WHAT THIS TASK INVOLVES
Please quote exactly the lines below from the line containing "276), 644 -105" to the line containing "286), 342 -72", both lines included, and nothing else.

(Stored data entries)

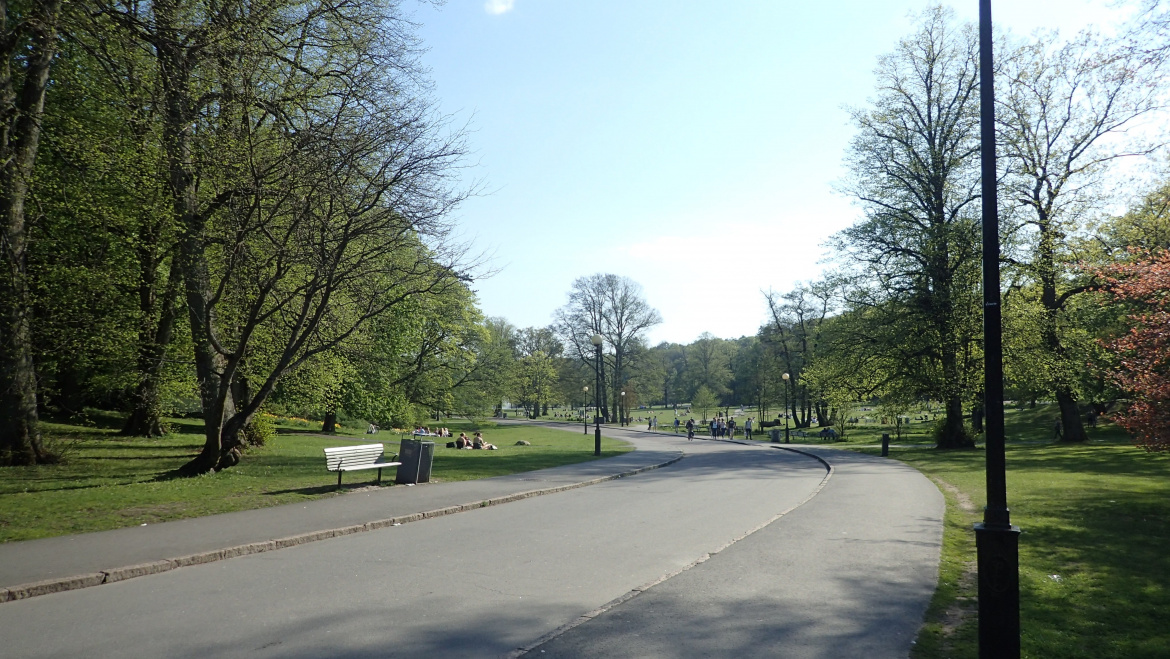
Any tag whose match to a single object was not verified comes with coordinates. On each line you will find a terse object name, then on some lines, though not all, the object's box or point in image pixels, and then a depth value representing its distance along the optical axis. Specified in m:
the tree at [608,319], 70.50
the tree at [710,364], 89.18
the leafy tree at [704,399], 68.38
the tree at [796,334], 59.50
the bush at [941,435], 30.20
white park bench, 13.71
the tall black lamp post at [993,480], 4.96
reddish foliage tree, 10.98
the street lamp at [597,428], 26.41
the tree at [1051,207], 28.77
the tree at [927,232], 28.58
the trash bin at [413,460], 15.26
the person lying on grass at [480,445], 29.73
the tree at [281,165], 13.87
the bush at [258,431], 22.75
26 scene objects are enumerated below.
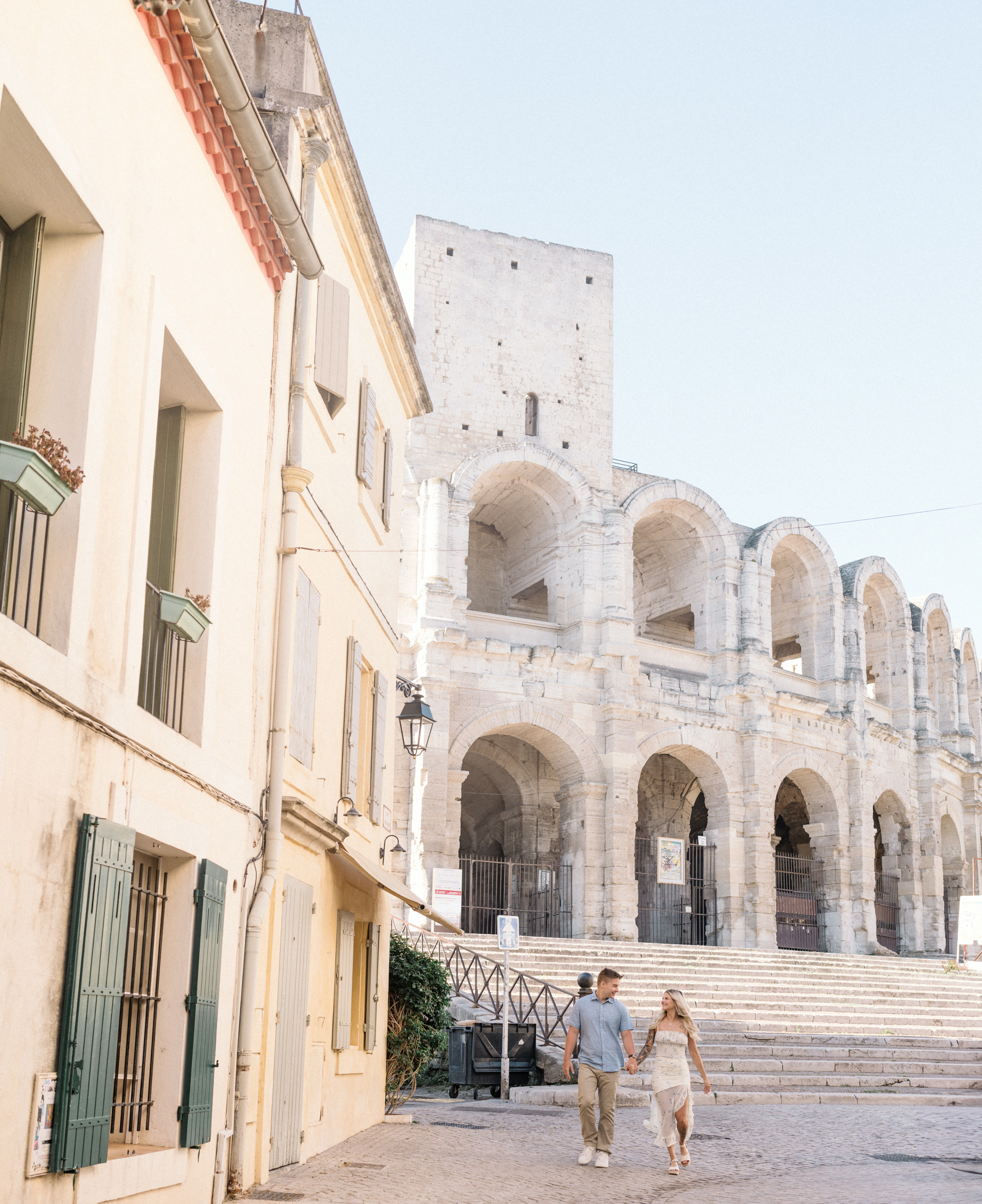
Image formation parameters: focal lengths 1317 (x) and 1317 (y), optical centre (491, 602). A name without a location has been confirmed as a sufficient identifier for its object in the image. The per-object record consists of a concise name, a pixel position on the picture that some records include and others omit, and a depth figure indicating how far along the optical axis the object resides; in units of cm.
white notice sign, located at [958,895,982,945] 2717
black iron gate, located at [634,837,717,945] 2722
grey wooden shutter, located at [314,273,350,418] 983
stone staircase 1552
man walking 933
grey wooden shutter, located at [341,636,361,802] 1090
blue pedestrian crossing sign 1380
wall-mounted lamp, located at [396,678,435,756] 1343
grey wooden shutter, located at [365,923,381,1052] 1151
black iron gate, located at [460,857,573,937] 2527
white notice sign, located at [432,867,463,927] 2112
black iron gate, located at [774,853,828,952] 2780
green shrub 1295
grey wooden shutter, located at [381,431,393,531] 1290
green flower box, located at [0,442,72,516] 456
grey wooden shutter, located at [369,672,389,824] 1220
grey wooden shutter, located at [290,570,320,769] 903
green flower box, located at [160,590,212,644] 668
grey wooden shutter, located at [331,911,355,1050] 1027
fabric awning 1003
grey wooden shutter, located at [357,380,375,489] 1163
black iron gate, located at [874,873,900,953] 3128
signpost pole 1396
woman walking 916
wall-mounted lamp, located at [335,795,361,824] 1044
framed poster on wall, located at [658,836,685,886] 2636
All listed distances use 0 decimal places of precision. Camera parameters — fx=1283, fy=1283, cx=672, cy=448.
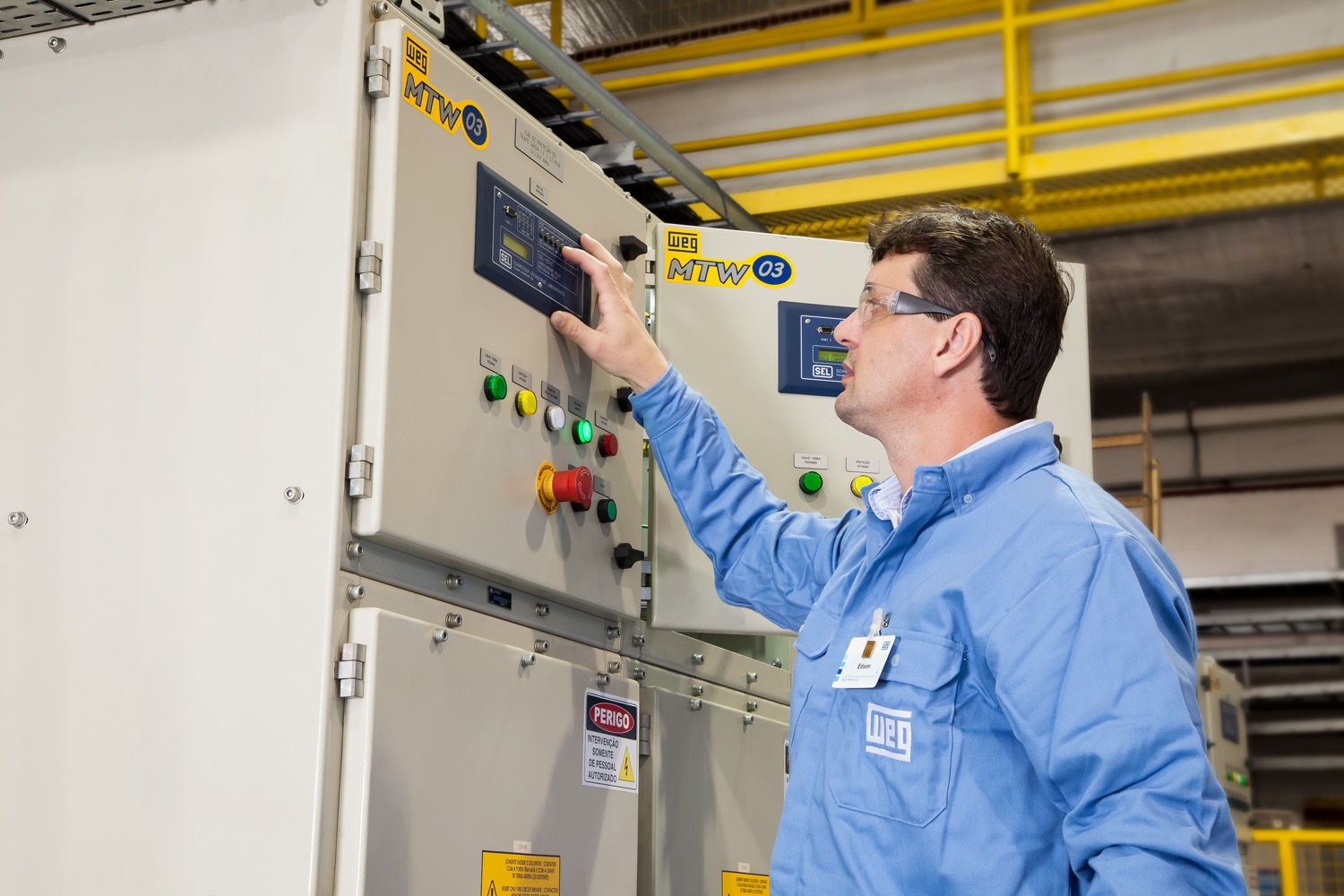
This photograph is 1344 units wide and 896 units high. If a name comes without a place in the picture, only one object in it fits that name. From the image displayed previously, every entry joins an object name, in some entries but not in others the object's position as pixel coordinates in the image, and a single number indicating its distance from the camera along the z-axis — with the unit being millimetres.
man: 1432
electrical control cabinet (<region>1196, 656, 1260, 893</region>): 5910
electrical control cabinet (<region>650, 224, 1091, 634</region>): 2760
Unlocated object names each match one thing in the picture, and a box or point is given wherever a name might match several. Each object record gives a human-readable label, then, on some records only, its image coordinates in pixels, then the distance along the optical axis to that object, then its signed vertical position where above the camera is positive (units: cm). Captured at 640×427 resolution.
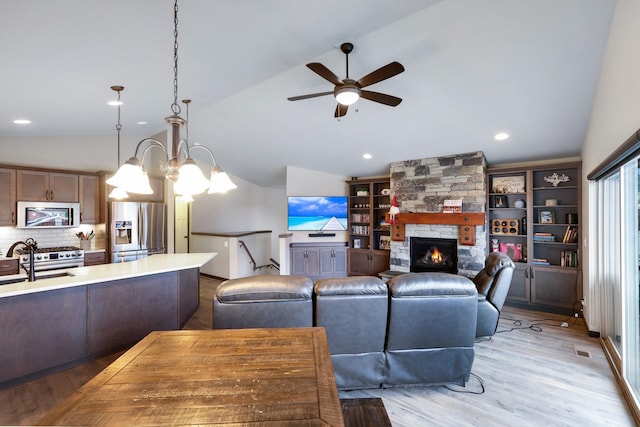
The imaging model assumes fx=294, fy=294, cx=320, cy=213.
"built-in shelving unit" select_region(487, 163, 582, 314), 441 -25
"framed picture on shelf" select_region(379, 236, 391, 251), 648 -62
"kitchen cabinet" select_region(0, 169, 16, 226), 416 +29
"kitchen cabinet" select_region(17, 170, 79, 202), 434 +48
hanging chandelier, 170 +23
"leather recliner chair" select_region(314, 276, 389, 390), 222 -81
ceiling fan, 247 +119
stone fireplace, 490 +38
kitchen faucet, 269 -42
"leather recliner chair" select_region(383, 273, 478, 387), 226 -89
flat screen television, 673 +10
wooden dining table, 91 -62
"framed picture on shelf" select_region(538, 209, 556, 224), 470 -5
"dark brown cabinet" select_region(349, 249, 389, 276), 644 -105
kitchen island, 244 -92
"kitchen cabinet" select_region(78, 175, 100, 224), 491 +31
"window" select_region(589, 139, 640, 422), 243 -48
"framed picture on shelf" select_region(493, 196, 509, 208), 501 +21
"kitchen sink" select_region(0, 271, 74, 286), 342 -72
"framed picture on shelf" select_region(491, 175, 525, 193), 493 +51
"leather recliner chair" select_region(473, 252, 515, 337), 316 -86
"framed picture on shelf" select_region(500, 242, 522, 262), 491 -61
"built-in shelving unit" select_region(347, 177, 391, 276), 650 -27
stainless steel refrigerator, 494 -23
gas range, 414 -59
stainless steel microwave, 434 +3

SOLUTION BELOW
"dark brown cabinet" select_region(349, 249, 389, 276), 644 -105
kitchen island, 244 -92
"kitchen cabinet" select_region(78, 175, 100, 224), 491 +31
"window" select_region(589, 139, 640, 422), 243 -48
"framed picture on shelf" select_region(493, 196, 509, 208), 501 +21
"kitchen sink" select_region(0, 271, 74, 286), 342 -72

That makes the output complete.